Activity —
Quote each of the rows below word for word, but leave the pictures out of your answer.

Records supplied —
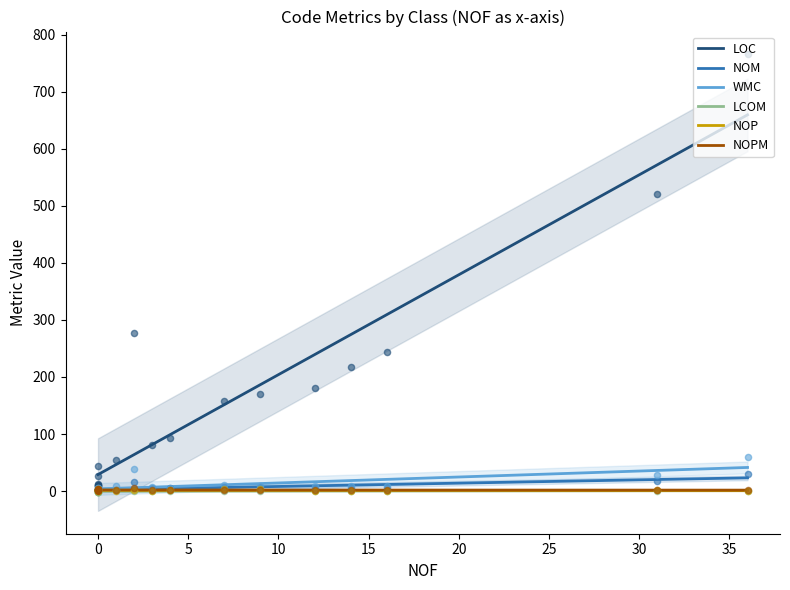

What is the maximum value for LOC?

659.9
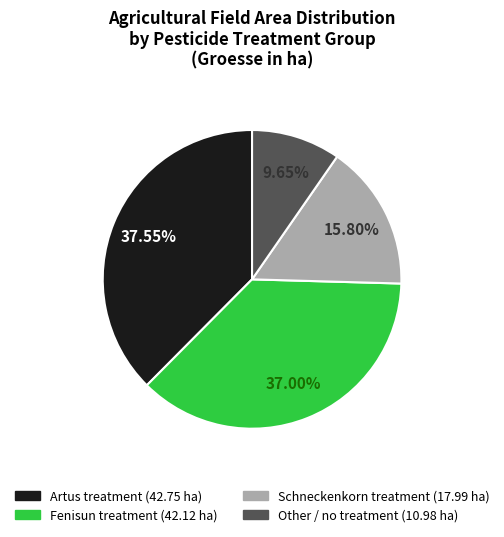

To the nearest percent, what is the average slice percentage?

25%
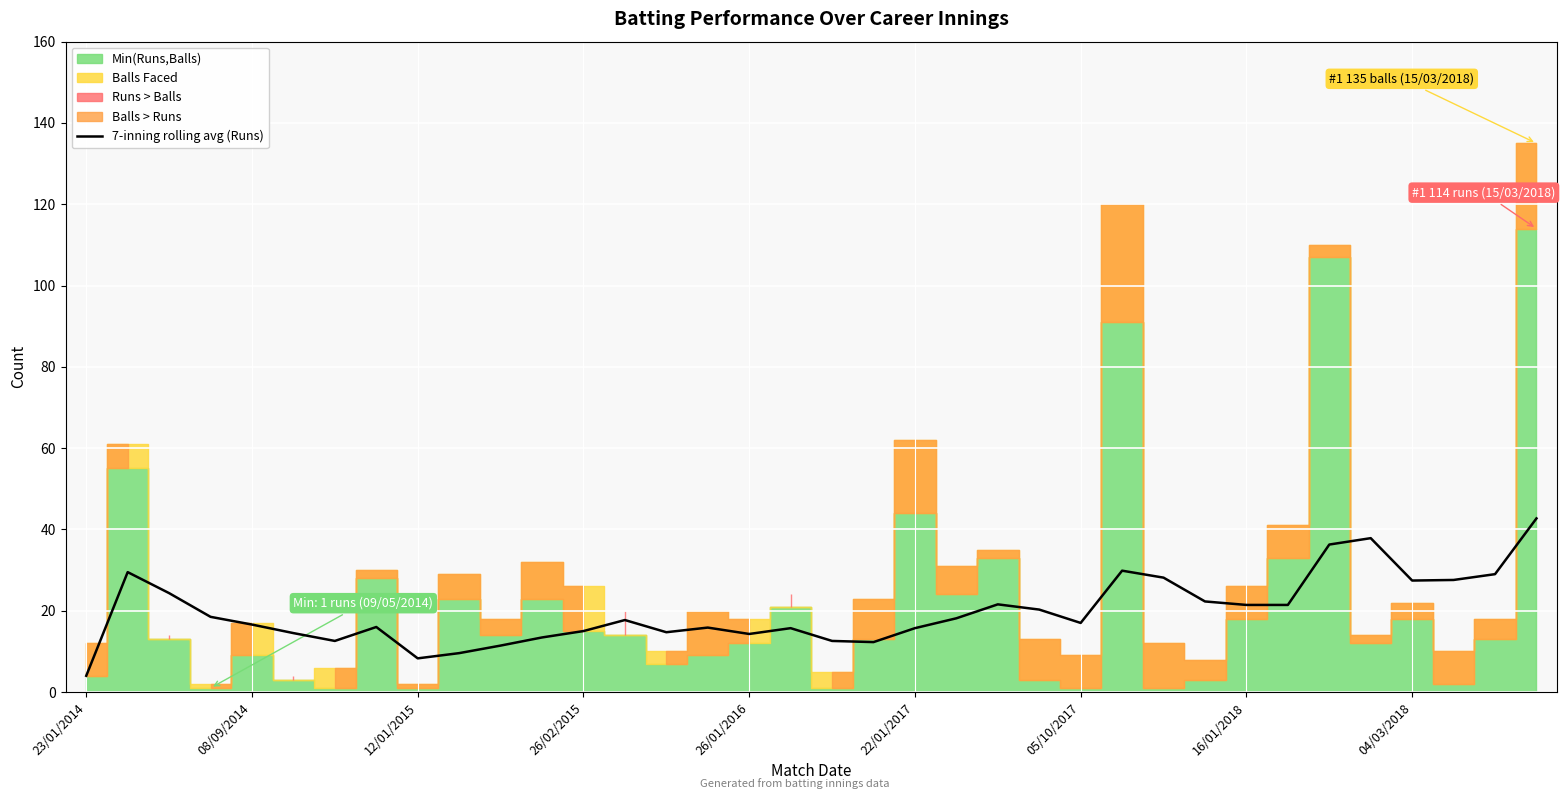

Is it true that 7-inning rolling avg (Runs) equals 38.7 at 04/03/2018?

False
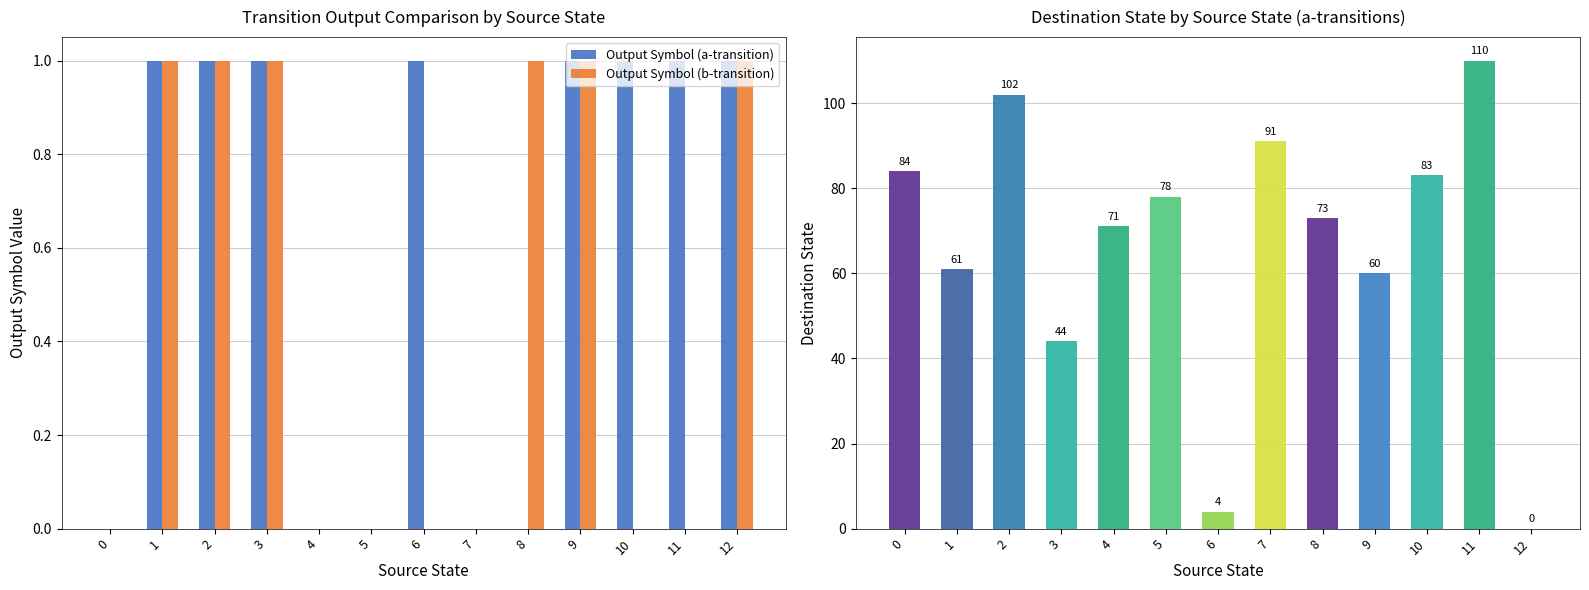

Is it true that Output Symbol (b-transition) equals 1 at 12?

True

Finished exercise —
What is the maximum value for LOC?

659.9

To the nearest percent, what is the average slice percentage?

25%

Is it true that 7-inning rolling avg (Runs) equals 38.7 at 04/03/2018?

False

Is it true that Output Symbol (b-transition) equals 1 at 12?

True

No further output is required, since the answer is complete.